Dataset records:
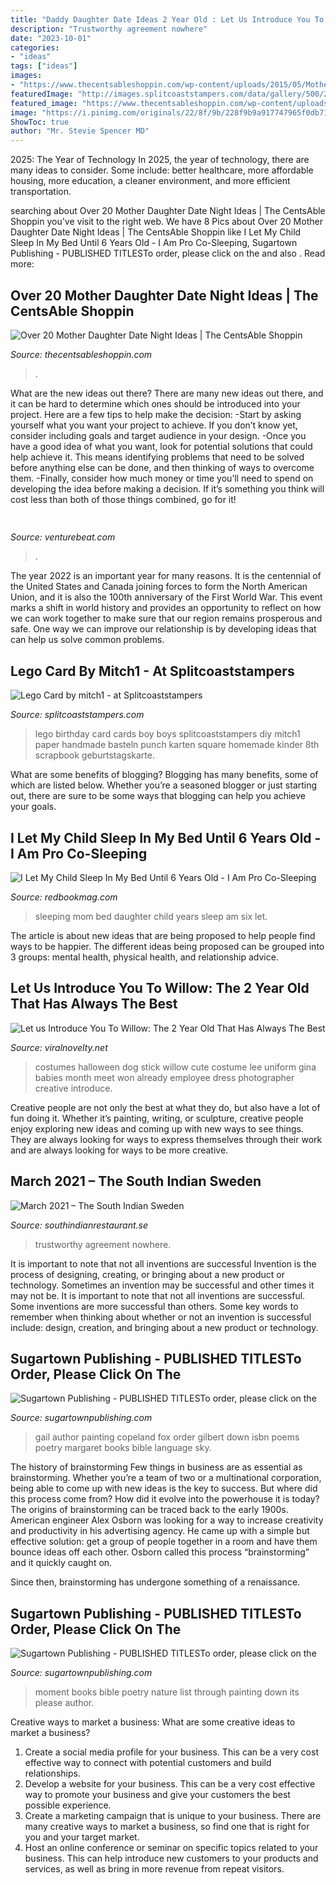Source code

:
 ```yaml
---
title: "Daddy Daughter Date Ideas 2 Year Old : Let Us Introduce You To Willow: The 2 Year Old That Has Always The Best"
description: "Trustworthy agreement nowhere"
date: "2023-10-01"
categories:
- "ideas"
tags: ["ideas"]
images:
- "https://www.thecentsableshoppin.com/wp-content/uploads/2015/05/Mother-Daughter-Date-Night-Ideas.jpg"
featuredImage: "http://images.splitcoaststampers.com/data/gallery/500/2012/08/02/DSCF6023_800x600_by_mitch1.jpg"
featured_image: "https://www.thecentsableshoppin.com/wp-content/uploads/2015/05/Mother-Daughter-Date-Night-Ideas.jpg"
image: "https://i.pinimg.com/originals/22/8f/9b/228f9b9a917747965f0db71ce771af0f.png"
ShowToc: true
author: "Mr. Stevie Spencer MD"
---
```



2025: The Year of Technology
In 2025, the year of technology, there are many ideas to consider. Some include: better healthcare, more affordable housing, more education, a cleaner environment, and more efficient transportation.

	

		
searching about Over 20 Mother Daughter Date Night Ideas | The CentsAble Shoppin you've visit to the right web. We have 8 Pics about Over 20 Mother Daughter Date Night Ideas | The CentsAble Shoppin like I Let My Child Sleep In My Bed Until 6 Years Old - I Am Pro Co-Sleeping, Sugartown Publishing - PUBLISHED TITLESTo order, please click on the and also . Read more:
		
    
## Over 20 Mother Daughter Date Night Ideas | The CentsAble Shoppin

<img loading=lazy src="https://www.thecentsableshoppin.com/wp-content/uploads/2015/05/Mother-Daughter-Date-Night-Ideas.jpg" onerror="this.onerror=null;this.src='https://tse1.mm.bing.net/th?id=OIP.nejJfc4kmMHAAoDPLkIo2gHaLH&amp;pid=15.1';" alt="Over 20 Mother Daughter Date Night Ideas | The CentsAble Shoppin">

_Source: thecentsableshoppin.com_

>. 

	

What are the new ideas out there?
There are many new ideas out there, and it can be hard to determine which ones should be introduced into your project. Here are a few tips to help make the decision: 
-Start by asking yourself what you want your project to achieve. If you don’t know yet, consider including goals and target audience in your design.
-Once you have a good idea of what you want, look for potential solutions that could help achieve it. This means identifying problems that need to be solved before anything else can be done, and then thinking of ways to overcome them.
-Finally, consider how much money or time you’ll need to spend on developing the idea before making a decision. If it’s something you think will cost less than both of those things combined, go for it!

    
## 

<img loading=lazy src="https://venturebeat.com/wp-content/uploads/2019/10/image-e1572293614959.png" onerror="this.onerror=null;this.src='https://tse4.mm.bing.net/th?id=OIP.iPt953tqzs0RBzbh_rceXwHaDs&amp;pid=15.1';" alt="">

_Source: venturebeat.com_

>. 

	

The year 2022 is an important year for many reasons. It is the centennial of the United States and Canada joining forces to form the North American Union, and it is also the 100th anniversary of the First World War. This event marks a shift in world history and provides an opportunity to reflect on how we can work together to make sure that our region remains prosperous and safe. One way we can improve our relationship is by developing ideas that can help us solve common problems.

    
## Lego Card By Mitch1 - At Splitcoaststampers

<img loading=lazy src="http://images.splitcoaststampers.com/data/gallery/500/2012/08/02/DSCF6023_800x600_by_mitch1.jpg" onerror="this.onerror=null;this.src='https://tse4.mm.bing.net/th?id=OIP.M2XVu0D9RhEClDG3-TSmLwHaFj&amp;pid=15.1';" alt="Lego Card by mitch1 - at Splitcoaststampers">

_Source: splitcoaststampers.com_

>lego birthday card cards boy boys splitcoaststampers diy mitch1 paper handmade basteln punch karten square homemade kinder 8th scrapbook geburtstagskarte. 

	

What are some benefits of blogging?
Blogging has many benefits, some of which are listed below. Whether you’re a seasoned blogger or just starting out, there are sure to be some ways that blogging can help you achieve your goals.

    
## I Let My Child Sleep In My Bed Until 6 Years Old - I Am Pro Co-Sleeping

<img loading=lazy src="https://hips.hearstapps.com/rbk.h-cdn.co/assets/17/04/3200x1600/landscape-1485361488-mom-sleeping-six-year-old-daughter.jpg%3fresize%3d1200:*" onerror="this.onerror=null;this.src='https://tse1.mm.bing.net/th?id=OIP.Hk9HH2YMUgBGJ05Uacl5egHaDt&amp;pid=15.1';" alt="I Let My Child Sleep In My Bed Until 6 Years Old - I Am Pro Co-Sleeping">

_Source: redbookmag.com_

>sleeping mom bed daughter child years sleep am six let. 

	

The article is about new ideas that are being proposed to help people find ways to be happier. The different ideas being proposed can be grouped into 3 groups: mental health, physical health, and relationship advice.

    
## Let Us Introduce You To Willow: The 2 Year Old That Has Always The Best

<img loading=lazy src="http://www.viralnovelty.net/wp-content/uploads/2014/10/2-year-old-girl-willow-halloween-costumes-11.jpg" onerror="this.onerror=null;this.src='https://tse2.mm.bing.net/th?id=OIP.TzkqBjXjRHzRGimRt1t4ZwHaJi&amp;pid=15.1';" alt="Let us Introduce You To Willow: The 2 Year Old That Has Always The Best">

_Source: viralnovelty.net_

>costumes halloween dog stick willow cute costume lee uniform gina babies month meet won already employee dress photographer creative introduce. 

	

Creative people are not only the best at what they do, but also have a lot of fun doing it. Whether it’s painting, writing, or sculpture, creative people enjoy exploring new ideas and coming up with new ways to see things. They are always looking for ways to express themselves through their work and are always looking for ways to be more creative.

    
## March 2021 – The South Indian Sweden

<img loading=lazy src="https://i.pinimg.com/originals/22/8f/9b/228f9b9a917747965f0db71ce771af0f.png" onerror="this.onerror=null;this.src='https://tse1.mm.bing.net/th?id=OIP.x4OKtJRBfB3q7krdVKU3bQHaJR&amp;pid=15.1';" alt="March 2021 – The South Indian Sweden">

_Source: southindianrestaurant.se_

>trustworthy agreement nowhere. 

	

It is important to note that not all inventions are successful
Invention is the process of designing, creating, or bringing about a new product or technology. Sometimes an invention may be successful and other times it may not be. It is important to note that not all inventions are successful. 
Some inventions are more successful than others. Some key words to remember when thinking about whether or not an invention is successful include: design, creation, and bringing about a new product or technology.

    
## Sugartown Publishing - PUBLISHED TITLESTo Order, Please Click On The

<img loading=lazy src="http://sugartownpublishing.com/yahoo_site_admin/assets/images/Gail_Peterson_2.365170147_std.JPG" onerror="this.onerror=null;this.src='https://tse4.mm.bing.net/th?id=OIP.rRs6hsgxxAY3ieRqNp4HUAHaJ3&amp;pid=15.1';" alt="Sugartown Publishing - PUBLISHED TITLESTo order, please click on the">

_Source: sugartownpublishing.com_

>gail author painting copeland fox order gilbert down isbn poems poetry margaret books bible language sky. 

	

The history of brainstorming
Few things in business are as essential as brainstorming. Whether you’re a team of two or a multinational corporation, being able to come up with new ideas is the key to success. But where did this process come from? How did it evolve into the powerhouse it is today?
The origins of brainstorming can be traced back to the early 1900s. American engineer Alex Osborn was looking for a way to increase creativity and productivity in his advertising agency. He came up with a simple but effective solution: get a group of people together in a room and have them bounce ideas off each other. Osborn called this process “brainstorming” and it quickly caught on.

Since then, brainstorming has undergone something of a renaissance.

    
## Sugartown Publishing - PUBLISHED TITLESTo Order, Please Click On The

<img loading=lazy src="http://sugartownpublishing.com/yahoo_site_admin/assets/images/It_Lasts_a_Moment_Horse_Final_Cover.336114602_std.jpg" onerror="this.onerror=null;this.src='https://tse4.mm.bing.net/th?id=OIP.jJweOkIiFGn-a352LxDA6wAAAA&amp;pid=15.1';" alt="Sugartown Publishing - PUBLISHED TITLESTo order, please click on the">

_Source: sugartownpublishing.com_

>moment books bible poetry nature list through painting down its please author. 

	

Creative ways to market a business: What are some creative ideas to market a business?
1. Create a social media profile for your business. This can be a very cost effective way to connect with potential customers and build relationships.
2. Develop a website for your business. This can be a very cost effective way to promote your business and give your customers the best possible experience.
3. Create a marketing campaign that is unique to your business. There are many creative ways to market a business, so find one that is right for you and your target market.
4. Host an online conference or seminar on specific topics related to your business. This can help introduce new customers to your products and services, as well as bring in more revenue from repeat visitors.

Try it: Write out exactly the lines that run from the one containing "3. Create a" to the end of the records, both end lines included.

Task output:
3. Create a marketing campaign that is unique to your business. There are many creative ways to market a business, so find one that is right for you and your target market.
4. Host an online conference or seminar on specific topics related to your business. This can help introduce new customers to your products and services, as well as bring in more revenue from repeat visitors.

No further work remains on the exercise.